TO DO:
Begin at the line that has "pose: elev=270.1 azim=235.7" and stop after the line that has "Dot at: (286, 213)". Reproduce only those lines, swapping "dist" for "range" and leaving everything else unchanged.

* Start DATA ROWS *

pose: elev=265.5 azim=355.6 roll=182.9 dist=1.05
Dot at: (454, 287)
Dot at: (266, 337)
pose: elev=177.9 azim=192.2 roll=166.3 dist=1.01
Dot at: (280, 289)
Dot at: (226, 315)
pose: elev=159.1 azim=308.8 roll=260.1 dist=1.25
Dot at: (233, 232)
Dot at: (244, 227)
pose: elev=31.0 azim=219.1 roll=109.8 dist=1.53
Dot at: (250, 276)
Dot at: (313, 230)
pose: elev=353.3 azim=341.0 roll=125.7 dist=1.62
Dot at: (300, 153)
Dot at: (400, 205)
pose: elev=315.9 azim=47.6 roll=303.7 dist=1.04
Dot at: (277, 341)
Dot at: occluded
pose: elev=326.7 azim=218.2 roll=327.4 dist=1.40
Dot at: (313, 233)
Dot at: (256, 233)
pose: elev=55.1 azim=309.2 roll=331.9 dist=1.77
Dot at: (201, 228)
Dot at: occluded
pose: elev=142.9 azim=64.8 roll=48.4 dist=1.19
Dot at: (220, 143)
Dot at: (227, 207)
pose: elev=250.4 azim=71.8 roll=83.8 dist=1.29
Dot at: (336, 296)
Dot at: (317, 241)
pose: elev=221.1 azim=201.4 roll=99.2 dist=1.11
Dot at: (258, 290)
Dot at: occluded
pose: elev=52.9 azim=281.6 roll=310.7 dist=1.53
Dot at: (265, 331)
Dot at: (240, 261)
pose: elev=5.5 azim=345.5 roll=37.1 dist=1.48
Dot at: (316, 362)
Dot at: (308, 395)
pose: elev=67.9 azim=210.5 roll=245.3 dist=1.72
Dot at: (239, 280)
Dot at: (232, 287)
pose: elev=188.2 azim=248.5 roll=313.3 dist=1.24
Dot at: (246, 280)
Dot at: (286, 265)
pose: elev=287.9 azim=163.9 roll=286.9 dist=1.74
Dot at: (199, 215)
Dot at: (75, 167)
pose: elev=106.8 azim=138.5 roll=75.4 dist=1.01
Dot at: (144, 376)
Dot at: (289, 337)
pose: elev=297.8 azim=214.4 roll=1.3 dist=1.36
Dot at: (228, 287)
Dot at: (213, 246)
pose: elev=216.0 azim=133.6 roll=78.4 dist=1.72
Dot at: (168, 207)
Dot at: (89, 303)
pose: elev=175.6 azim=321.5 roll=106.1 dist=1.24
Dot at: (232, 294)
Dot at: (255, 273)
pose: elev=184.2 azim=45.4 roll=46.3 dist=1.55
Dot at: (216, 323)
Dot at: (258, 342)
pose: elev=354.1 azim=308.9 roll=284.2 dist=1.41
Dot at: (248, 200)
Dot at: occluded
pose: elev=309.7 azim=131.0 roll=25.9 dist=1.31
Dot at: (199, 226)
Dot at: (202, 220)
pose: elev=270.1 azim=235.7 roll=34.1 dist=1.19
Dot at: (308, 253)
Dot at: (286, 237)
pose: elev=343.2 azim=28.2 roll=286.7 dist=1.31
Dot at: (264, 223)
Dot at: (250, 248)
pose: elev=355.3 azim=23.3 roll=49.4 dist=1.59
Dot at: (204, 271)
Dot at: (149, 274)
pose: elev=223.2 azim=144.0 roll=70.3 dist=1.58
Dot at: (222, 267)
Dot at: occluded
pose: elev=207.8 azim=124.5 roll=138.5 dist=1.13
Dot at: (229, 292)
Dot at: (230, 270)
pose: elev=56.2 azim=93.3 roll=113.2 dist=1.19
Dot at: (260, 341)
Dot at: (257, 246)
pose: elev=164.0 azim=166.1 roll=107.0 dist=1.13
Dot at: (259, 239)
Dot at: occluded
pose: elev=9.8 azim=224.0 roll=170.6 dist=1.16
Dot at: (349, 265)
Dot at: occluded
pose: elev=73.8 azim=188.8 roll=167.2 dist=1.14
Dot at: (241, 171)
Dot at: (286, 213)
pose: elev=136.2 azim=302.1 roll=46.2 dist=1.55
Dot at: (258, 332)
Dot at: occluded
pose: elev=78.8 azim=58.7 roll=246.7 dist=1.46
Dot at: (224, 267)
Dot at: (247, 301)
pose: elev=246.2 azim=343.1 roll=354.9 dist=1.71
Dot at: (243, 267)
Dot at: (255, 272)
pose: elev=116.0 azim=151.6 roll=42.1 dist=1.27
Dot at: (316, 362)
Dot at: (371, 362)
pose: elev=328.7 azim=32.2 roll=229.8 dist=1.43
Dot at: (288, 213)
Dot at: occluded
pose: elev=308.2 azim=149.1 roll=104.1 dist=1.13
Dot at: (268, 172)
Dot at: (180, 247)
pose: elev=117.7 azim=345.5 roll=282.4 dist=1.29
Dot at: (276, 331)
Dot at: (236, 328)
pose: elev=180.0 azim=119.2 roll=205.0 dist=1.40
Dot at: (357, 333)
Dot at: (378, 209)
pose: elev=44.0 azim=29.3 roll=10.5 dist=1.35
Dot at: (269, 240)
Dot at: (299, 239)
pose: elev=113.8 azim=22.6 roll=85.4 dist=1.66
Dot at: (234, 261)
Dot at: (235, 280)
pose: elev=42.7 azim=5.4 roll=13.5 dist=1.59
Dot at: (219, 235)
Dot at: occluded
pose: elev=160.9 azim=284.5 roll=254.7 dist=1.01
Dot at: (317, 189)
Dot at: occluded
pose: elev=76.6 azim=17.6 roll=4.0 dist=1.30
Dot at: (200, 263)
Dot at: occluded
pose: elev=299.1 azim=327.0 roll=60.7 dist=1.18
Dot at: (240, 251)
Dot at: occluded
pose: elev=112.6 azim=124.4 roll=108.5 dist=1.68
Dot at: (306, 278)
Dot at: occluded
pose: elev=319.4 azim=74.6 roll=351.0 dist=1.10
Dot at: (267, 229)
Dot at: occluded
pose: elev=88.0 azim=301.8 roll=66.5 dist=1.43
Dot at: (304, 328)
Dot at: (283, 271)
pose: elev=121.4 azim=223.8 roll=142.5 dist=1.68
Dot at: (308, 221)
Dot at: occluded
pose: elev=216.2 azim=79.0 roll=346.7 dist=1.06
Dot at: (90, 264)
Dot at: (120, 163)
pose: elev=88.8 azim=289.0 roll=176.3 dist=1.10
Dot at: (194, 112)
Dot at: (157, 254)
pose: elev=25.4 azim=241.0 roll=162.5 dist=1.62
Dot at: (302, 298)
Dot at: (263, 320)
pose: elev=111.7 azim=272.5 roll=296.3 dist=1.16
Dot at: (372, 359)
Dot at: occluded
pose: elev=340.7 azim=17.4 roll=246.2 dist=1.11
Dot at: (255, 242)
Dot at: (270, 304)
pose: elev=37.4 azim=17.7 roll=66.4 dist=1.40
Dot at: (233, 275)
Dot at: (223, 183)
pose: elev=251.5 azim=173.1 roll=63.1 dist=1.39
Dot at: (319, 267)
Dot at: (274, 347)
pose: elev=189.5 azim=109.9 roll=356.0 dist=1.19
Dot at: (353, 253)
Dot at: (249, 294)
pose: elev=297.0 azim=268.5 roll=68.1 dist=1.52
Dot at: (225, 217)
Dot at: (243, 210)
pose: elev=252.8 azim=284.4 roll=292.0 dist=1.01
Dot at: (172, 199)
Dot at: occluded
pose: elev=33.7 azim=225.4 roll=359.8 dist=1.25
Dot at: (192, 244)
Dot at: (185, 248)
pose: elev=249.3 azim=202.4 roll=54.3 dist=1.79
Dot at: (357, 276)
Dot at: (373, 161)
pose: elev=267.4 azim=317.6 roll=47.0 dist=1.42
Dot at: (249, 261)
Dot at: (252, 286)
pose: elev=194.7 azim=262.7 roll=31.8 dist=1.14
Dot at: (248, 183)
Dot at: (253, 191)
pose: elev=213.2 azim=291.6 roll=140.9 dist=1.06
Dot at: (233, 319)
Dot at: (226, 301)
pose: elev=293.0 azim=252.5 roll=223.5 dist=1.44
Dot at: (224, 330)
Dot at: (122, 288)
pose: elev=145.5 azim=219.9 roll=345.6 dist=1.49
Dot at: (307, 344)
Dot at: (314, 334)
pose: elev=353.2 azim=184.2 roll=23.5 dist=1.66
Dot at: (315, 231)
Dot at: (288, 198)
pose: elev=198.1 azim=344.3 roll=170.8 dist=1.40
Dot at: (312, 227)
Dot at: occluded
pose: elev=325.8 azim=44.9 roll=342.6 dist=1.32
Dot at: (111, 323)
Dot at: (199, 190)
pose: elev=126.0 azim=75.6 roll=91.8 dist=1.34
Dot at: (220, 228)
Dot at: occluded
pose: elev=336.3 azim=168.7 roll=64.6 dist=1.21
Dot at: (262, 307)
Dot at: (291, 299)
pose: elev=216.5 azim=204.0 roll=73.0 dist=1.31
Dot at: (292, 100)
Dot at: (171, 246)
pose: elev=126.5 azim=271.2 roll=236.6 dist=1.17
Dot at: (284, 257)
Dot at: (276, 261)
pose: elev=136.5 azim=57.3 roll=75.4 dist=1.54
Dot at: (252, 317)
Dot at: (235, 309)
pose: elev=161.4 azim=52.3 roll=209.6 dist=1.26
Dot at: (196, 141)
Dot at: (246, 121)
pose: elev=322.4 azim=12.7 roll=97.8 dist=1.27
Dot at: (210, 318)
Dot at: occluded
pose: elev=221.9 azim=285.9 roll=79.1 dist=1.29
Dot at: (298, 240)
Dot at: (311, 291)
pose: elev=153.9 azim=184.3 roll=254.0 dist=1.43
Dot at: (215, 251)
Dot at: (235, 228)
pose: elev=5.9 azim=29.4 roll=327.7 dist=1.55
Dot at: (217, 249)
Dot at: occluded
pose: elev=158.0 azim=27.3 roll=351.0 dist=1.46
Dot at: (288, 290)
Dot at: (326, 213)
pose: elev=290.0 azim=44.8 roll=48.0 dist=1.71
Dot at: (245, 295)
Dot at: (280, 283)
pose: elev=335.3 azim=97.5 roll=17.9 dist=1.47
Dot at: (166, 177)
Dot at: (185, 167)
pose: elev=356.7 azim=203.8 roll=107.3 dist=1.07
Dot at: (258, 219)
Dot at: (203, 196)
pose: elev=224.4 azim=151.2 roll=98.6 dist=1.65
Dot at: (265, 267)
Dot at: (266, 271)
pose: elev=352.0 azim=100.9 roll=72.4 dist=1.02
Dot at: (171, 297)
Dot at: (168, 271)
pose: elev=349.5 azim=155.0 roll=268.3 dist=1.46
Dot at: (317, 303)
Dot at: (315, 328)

* End DATA ROWS *

WRITTEN RESPONSE:
pose: elev=270.1 azim=235.7 roll=34.1 range=1.19
Dot at: (308, 253)
Dot at: (286, 237)
pose: elev=343.2 azim=28.2 roll=286.7 range=1.31
Dot at: (264, 223)
Dot at: (250, 248)
pose: elev=355.3 azim=23.3 roll=49.4 range=1.59
Dot at: (204, 271)
Dot at: (149, 274)
pose: elev=223.2 azim=144.0 roll=70.3 range=1.58
Dot at: (222, 267)
Dot at: occluded
pose: elev=207.8 azim=124.5 roll=138.5 range=1.13
Dot at: (229, 292)
Dot at: (230, 270)
pose: elev=56.2 azim=93.3 roll=113.2 range=1.19
Dot at: (260, 341)
Dot at: (257, 246)
pose: elev=164.0 azim=166.1 roll=107.0 range=1.13
Dot at: (259, 239)
Dot at: occluded
pose: elev=9.8 azim=224.0 roll=170.6 range=1.16
Dot at: (349, 265)
Dot at: occluded
pose: elev=73.8 azim=188.8 roll=167.2 range=1.14
Dot at: (241, 171)
Dot at: (286, 213)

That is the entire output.